Итак, 25 апреля 1974-го, именно когда я был в докторском отпуске, грянул гром.
Старшего брата Марка — Ефима Григорьевича Эткинда — я знал едва, но он мне нравился, нравился куда больше, чем сам Марк. Ефим Григорьевич был не так хорош собою, но прост, интеллигентен, чужд развязности. Известнейший ученый, переводчик, профессор филологии, полиглот, человек последовательно либеральных взглядов, один из немногих, кто бесстрашно выступал на процессе Бродского, по мере сил помогал Солженицыну. При этом вовсе не кокетничал своей храбростью или свободомыслием. Во всяком случае, таким он казался мне, и не только мне.

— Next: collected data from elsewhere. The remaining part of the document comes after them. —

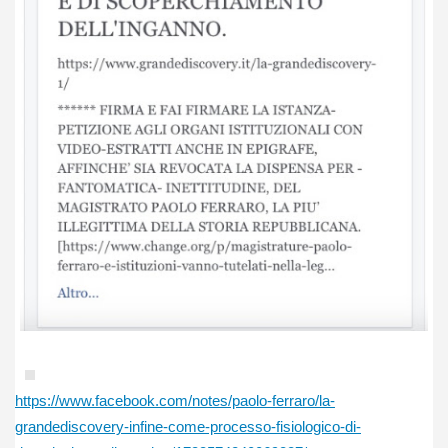
https://www.facebook.com/notes/paolo-ferraro/la-
grandediscovery-infine-come-processo-fisiologico-di-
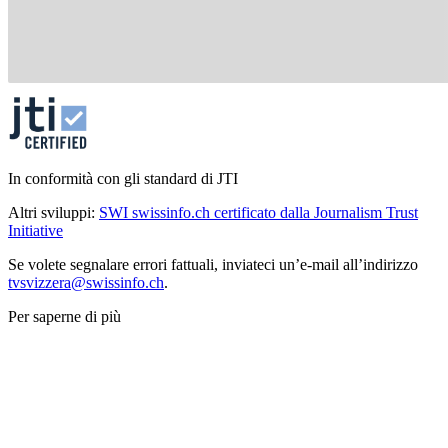
In conformità con gli standard di JTI
Altri sviluppi:
SWI swissinfo.ch certificato dalla Journalism Trust
Initiative
Se volete segnalare errori fattuali, inviateci un’e-mail all’indirizzo
tvsvizzera@swissinfo.ch
.
Per saperne di più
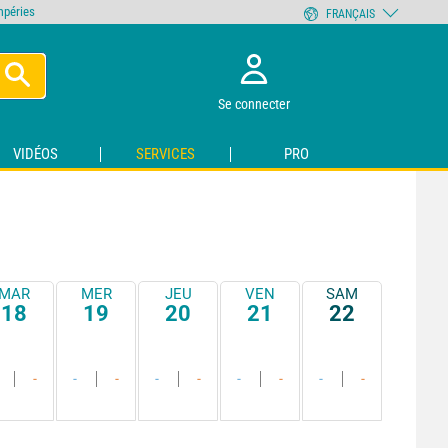
empéries
FRANÇAIS
Se connecter
VIDÉOS
SERVICES
PRO
MAR
MER
JEU
VEN
SAM
18
19
20
21
22
-
-
-
-
-
-
-
-
-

И вдруг, в одночасье, точнее, в течение одного дня, Ефима Григорьевича уволили из института, исключили из Союза писателей, лишили профессорского звания. Предлог сейчас значения не имеет, просто с ним решили расправиться. Официально ему инкриминировались написанная им рецензия на предисловие к самиздатовскому сборнику стихов, защита Иосифа Бродского, дружеские отношения с Солженицыным и прочие в таком же духе преступления. В ту пору человека умели уничтожить за несколько часов. Блестящий профессор стал бесправным безработным. У него оставались кое-какие средства, дача, машина, но в тогдашнем полицейском государстве он был прежде всего подозрительным инакомыслящим и человеком без определенных занятий. Да и машины его, как рассказывали, практически лишили, отобрав под пустяковым предлогом права и предложив для получения их лишь принести характеристику с места работы.
Чуть ли не в тот же день я встретил Марка на Невском проспекте. Бросился к нему, бормоча что-то бессмысленно-сочувственное и задавая невнятно испуганные вопросы. Но когда Марк, совершенно безмятежно улыбаясь, стал мне рассказывать, что произошло с братом, раскатисто смеясь, словно потчевал меня свежим политическим анекдотом, я растерялся.
У Марка, да и у многих людей его стиля, выработалась странная (признаюсь, для меня в высшей степени неприятная) привычка воспринимать наш невеселый мир по принципу — «чем хуже, тем лучше». Все страшное и отвратительное, что происходило, они рассматривали как новый повод для презрительного смеха — «Что, мол, можно ждать от этой страны! Так давайте же посмеемся!» Этакий преждевременный соц-арт, желание заменить боль и стыд усмешкой, словно не все мы вместе были в ответе за мир, где жили. И чаще всего стиль этот заведен был среди людей партийных, словно стремившихся подчеркнуть, что «кесарево — кесарю, а Богово — Богу». И вот, ерничая, похохатывая, называя брата не иначе как «этот идиот» (обычный термин Марка при рассказе о милых ему людях), он поведал мне весело и беззаботно рассказанный выше сюжет, от которого у меня тряслись, естественно, поджилки. Тряслись еще и потому, что разговаривать с Марком посреди Невского в те дни было для человека моего поколения и моей робости страшновато.
Менее всего могу я предположить, что Марк не сочувствовал брату, не боялся за него и за себя. Нет, тысячу раз нет! Но он, во-первых, давно разучился говорить просто, во-вторых, справедливо полагал, что этот светский цинизм защищает его и собеседников от сентиментальности, а главное, продолжал оттачивать для себя и для других свой образ человека, способного всегда и надо всем посмеиваться, во все играть.
Может быть, впрочем, он еще не осознал всей серьезности случившегося.